Chapelcross station, which was the world’s oldest operating nuclear power station, has ceased production after almost 45 years. British Nuclear Group (BNG) announced at the end of June that the company was bringing the closure forward from the scheduled 2008 closure date.

The decision followed an economic review of the operation of its Magnox reactor fleet, which concluded the plant was not economically viable. Mark Morant, managing director of BNG’s Reactor Sites business said: “As the world’s currently longest serving nuclear power station, Chapelcross has earned a rightful place in the record books as a faithful provider of electricity to southwest Scotland and the north of England. We are announcing the decision promptly to remove uncertainty within our workforce.”

Chapelcross nuclear power plant
Chapelcross was officially opened on 2 May 1959. The first of the 60MWe units started up early in 1959 and the fourth and last in December 1959.

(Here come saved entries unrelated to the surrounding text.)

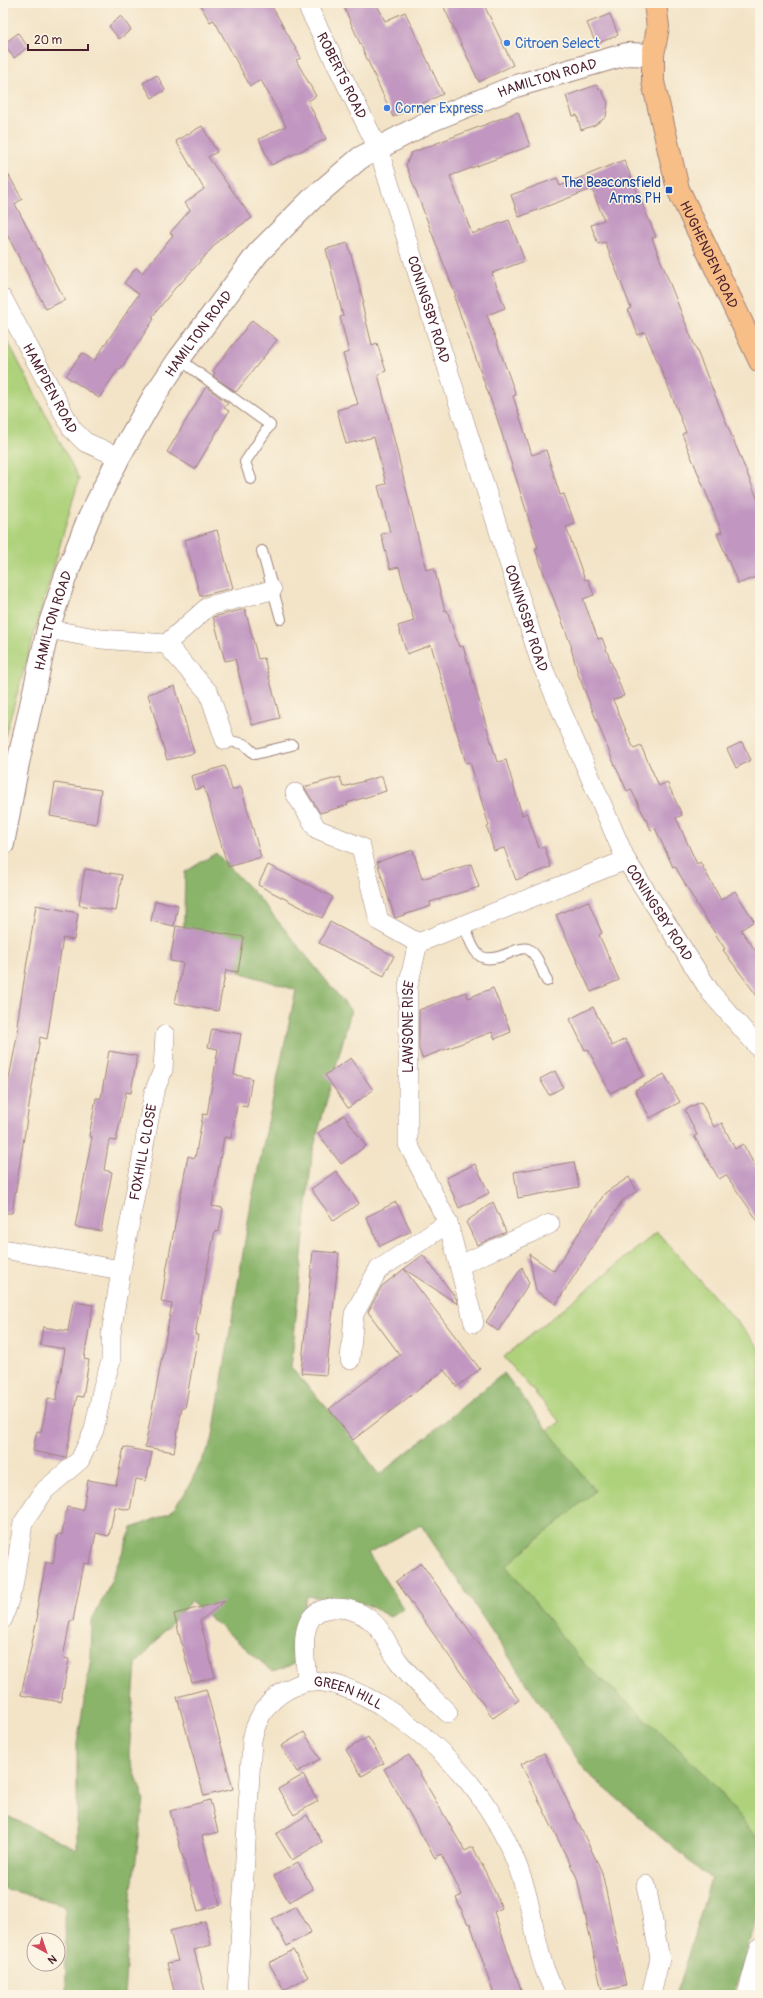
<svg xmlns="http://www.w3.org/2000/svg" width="763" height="1998" viewBox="0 0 763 1998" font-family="Pangolin,sans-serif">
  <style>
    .green { fill: #aed27b; stroke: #7c7853 }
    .forest { fill: #8ab46b; stroke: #6a6a4b }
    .building { fill: #c197c1 }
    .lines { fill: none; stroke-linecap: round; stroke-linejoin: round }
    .service-casing { stroke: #9e827a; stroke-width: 12 }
    .minor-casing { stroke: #9e827a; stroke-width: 20 }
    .tertiary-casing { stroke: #9e827a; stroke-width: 24 }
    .primary-casing { stroke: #9e827a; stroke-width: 24 }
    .service { stroke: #fff; stroke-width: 10 }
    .minor { stroke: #fff; stroke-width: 19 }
    .tertiary { stroke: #fff; stroke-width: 22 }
    .primary { stroke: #f7be87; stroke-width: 22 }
    .shop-dot { fill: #3f7fe0; stroke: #fcf5e5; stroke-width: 1.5 }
    .transit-dot { fill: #1a4fb4; stroke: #fcf5e5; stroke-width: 1.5 }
    .labels { text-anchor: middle; stroke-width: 3; stroke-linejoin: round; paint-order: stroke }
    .shop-label { font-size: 14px; fill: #366cbe; stroke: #fcf5e5; text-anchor: start }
    .street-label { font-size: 14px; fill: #4a1f2b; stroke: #fcf5e5 }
    .transit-label { font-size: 14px; fill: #164399; stroke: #fcf5e5; text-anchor: end }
  </style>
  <rect width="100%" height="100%" fill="#fcf5e5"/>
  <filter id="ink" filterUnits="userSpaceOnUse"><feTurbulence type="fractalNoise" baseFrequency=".025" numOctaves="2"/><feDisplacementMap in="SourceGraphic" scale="8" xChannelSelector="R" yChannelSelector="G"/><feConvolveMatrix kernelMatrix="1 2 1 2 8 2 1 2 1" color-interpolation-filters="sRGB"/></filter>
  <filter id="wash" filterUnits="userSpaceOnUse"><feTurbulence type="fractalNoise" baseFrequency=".012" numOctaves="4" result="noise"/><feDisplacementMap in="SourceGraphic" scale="16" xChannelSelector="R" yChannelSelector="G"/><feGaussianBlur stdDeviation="0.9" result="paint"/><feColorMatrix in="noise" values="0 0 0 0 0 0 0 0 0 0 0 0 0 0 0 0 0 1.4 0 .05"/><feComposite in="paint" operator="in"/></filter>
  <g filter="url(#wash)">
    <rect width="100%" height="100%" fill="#f3e4c8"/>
    <g class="green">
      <path d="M3,332L79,479L3,743V416L5,415L3,407Z"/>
      <path d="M657,1232L760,1348V1817L756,1840L424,1516L560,1422L504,1357Z"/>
    </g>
    <path class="forest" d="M216,853L259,898L351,1011L312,1154L291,1368L347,1430L379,1475L504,1373L595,1491L506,1566L584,1664L674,1744L716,1787L760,1842V1904L734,1995H676L711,1879L586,1772L421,1525L368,1553L403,1608L390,1617L366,1604L307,1596L295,1664L273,1672L191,1601L136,1664L129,1755L144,1799L131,1897L124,1995H66L65,1905L3,1888V1814L77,1849V1744L91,1658L92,1619L107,1591L132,1528L170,1513L185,1493L212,1441L252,1198L296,990L183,954L185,872Z"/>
    <g id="blocks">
      <g class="building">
        <path d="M199,3H270L301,58L296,60L316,96L308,101L326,139L271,165L259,139L286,126L261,80L250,86L214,20L210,22Z"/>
        <path d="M342,3H376L385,21L405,12L443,94L393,117Z"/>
        <path d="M442,3H483L513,65L479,82Z"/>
        <path d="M610,14L618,35L596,44L587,23Z"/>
        <path d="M121,16L131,30L119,39L109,26Z"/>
        <path d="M18,33L28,47L14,58L4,44Z"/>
        <path d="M157,75L165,90L152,98L143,83Z"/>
        <path d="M596,85L602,91L608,103L606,117L595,125L581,130L577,115L573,116L566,96Z"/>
        <path d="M518,112L530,146L450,176L472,234L509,220L525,261L492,273L505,308L487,315L516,395L513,396L532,455L546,450L560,495L564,494L575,524L566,527L585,580L588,579L594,595L583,599L598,639L602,638L624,696L613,700L634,749L641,746L659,786L667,782L682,815L676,818L697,864L700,862L721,900L735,891L754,921L741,930L760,957V1000L723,950L725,949L697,905L675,866L673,867L655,828L651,830L631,789L627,791L613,761L578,674L571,648H572L535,549L538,548L496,415L454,297L456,296L406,165L411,153Z"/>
        <path d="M202,126L217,152L208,157L252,218L221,238L180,284L179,283L152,317L154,319L120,370L118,369L99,398L66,376L82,353L94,361L139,294L124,283L136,268L142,273L173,235L170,233L190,210L185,203L204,189L176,141Z"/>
        <path d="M624,160L656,237L652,238L683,317L760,505V575L738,584L717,534L722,532L682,434L686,432L666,381L645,332L638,335L628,310L631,308L605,242L598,244L591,225L604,220L592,189L519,217L511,195L557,178L560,186Z"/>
        <path d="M3,165L22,199L15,204L65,300L46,309L3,227Z"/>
        <path d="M348,243L364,303L362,304L372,345L377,343L386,371L378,374L426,570L434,568L445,611L447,610L459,647L463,646L497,762L506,760L522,815L527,813L539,848L544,846L551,867L516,880L504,848L494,851L487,827L489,826L470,762L466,763L431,645L407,654L398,626L414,621L399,567L390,569L381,534L390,532L378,486L386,484L374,437L346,444L337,410L358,404L343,354L349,352L340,317L343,316L326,249Z"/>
        <path d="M252,320L277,340L236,392L213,376L215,373L213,371Z"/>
        <path d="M206,387L228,403L224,408L229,411L195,469L167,452Z"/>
        <path d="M217,530L233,588L200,596L185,540Z"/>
        <path d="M245,609L258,659L264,658L280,718L252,725L235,659L225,661L213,617Z"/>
        <path d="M175,686L194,753L167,760L148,694Z"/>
        <path d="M742,742L751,760L736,768L727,749Z"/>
        <path d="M225,766L232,790L241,787L261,857L228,867L204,787L195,790L191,776Z"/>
        <path d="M382,776L386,791L347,803L348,805L320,813L304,787L340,777L343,787Z"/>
        <path d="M55,783L101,790L96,824L50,816Z"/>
        <path d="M413,850L422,879L471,864L479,887L430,902L431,906L395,918L377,862Z"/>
        <path d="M268,865L333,897L322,918L258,885Z"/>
        <path d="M85,869L122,875L116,911L79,905Z"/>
        <path d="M155,901L178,905L174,926L151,921Z"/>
        <path d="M588,901L602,933L599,935L619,980L591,992L556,915Z"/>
        <path d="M36,905L78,913L74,940L63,938L47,1039L40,1037L12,1213H3V1110L19,1026L17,1025Z"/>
        <path d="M330,922L394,956L384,976L319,943Z"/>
        <path d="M176,926L244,937L238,972L226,970L218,1011L175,1003L183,963L170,961Z"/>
        <path d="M493,988L511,1032L495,1039L492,1032L422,1058L419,1049V1010L466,992L468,998Z"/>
        <path d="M593,1007L612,1046L625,1039L644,1076L610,1093L588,1049L585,1050L570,1019Z"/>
        <path d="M212,1029L241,1034L234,1075L252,1078L247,1107L237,1105L231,1138L224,1137L212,1206L223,1208L219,1232L215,1231L205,1279L195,1335H198L185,1408H182L174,1452L145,1447L172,1304L161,1302L166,1272L188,1156L195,1158L203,1114L207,1115L218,1049L208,1047Z"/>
        <path d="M109,1051L137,1056L131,1093L126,1092L116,1141L109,1140L104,1170L112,1172L101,1231L75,1227L92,1137L89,1136L96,1098H101Z"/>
        <path d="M351,1058L373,1090L348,1108L325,1075Z"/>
        <path d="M555,1071L563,1087L549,1095L540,1079Z"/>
        <path d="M664,1074L680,1102L650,1118L635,1090Z"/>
        <path d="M701,1102L714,1127L722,1123L735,1149L743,1144L760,1175V1224L726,1175L719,1179L694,1136L697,1135L685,1110Z"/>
        <path d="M344,1115L366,1146L341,1164L318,1133Z"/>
        <path d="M574,1162L579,1187L518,1198L514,1172Z"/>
        <path d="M475,1164L489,1193L459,1208L446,1178Z"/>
        <path d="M336,1171L359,1203L334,1221L311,1189Z"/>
        <path d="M629,1177L637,1191L622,1201L556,1304L536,1291L529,1254L554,1271L605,1193Z"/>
        <path d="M396,1202L411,1231L380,1246L366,1217Z"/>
        <path d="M493,1202L506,1232L477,1245L466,1222Z"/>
        <path d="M313,1251L339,1253L326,1375L301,1373Z"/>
        <path d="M423,1255L456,1298L458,1304L404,1269Z"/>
        <path d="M522,1267L529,1283L498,1331L486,1322Z"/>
        <path d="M404,1269L480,1369L457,1387L444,1370L353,1440L329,1409L400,1355L368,1312L382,1286Z"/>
        <path d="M73,1302L93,1305L84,1359L89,1360L83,1397L77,1396L66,1458L33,1451L37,1431L41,1432L48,1398L56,1400L65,1349L40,1345L43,1327L68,1331Z"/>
        <path d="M124,1447L152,1453L146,1481L136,1479L130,1510L115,1507L109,1536L96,1533L90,1564L84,1563L73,1621H70L63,1658L69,1659L61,1702L21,1695L38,1614H36L46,1562L53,1564L58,1534L62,1535L67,1507L83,1510L88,1480L116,1485Z"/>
        <path d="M421,1563L519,1700L493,1718L396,1581Z"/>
        <path d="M225,1601L200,1621L215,1677L192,1683L174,1614Z"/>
        <path d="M206,1689L233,1789L204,1796L177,1697Z"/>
        <path d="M304,1732L320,1759L297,1772L281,1746Z"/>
        <path d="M368,1737L384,1763L362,1776L346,1750Z"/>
        <path d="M544,1753L602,1872L626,1986L602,1991L577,1878L521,1764Z"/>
        <path d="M409,1755L465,1851L473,1847L487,1875L502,1908L494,1912L523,1995H494L470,1923L468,1924L456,1898L462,1895L441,1854L435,1858L384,1769Z"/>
        <path d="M303,1775L318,1801L294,1815L278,1789Z"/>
        <path d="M210,1800L218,1832L202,1836L220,1905L198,1911L170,1811Z"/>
        <path d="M307,1815L322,1842L292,1860L276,1834Z"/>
        <path d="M298,1862L313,1889L289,1902L274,1876Z"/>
        <path d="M296,1906L311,1932L287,1946L272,1919Z"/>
        <path d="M205,1921L211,1945L194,1950L206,1995H175L167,1963L178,1961L170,1931Z"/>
        <path d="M293,1950L308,1977L284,1990L269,1963Z"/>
      </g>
    </g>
  </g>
  <g filter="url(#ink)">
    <use href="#blocks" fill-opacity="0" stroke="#9e827a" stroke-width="1"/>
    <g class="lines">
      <g class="service-casing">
        <g id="service">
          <path d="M179,359L270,425L245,462L251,479"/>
          <path d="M262,551L281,619"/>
          <path d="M225,740L244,744L255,754L292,745"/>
          <path d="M464,925C476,957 479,967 514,951C518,950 524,947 528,949C538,954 542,972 547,981"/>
        </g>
      </g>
      <g class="minor-casing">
        <g id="minor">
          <path id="s1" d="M306,3L378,148L540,661L626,860L711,993L760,1049"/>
          <path id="s2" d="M3,299L72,429L85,442L119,457"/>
          <path d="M48,629L101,639L166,644L209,693L225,740"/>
          <path d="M166,644L209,606L272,590"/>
          <path d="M295,793L317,829L361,847L379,921L418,943"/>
          <path d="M3,1249L121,1270L111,1334V1361L103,1386L94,1430L80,1460L45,1490L23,1523L13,1587L3,1619"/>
          <path d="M460,1265L550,1224"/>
          <path id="s3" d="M121,1270L154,1092L163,1070L165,1035"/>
          <path id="s4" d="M474,1323L448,1223L408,1144V986L418,943L626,860"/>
          <path d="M350,1360L354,1314L378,1270L448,1223"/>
          <path d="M307,1681C305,1653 295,1608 335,1608C347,1608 360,1612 369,1619C384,1630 388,1648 399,1662C413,1680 431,1696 448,1713"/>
          <path d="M646,1885L660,1958L651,1995"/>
          <path id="s5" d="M237,1995L252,1740C257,1714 271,1696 295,1686C301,1683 306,1681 312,1681C344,1682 375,1700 400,1718C458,1760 503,1816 524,1885C533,1913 535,1943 545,1970C548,1978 552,1987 556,1995"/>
          <path d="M747,1995L760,1947"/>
        </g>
      </g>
      <g class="tertiary-casing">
        <g id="tertiary">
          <path id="s6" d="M3,844L18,763L48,629L65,578L88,520L119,457L154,396L179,359L258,253L312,199L360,158L430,121L516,86L627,54L653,55"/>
        </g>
      </g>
      <g class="primary-casing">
        <g id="primary">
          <path id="s7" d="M655,3L658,27L653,55V82L678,189L760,361"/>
        </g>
      </g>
      <use href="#service" class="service"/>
      <use href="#minor" class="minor"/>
      <use href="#tertiary" class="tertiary"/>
      <use href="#primary" class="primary"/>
    </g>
  </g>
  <g class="shop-dot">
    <circle cx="507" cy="43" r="4"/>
    <circle cx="387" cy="108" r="4"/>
  </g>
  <rect class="transit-dot" x="665" y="186" width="8" height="8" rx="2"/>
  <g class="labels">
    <g class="shop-label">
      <text x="515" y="48">Citroen Select</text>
      <text x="395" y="113">Corner Express</text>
    </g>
    <g class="street-label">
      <text dy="5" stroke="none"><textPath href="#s1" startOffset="81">ROBERTS ROAD</textPath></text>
      <text dy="5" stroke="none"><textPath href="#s6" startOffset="997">HAMILTON ROAD</textPath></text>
      <text dy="5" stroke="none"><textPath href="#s7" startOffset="262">HUGHENDEN ROAD</textPath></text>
      <text dy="5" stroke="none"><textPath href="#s1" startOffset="331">CONINGSBY ROAD</textPath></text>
      <text dy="5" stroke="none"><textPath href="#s6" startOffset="553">HAMILTON ROAD</textPath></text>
      <text dy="5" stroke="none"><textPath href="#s2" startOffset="101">HAMPDEN ROAD</textPath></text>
      <text dy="5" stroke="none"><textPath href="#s1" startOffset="655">CONINGSBY ROAD</textPath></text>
      <text dy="5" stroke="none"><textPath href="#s6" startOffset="229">HAMILTON ROAD</textPath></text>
      <text dy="5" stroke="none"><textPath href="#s1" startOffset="979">CONINGSBY ROAD</textPath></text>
      <text dy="5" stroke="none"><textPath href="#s4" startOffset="309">LAWSONE RISE</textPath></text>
      <text dy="5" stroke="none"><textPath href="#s3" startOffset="120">FOXHILL CLOSE</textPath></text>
      <text dy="5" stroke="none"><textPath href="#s5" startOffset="384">GREEN HILL</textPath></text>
    </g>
    <g class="transit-label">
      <text x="661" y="187">The Beaconsfield<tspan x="661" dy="16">Arms PH</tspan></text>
    </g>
  </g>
  <rect width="763" height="1998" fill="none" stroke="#fcf5e5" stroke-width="16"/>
  <g transform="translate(46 1952) rotate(140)"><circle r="19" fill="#fcf5e5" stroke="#b59f9b"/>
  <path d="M0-3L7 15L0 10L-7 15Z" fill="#d1495b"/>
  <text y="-6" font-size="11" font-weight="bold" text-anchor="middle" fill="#4a1f2b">N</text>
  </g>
  <path d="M28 44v6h60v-6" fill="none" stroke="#4a1f2b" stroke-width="2"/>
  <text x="34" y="44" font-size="12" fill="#4a1f2b" stroke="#fcf5e5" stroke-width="3" paint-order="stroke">20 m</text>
</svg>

Chapelcross and its sister station Calder Hall, were the prototype predecessors of nine consequent Magnox power stations later built across Britain from the 1950s onwards. The company’s remaining operating plants in Sizewell, Dungeness, Oldbury and Wylfa are slated for closure in the next few years.

Predictably, Greenpeace welcomed the closure, stating: “What we hope now is that BNG will apply the same financial criteria to the rest of its operations and close the reprocessing operations at Sellafield which are also uneconomic.”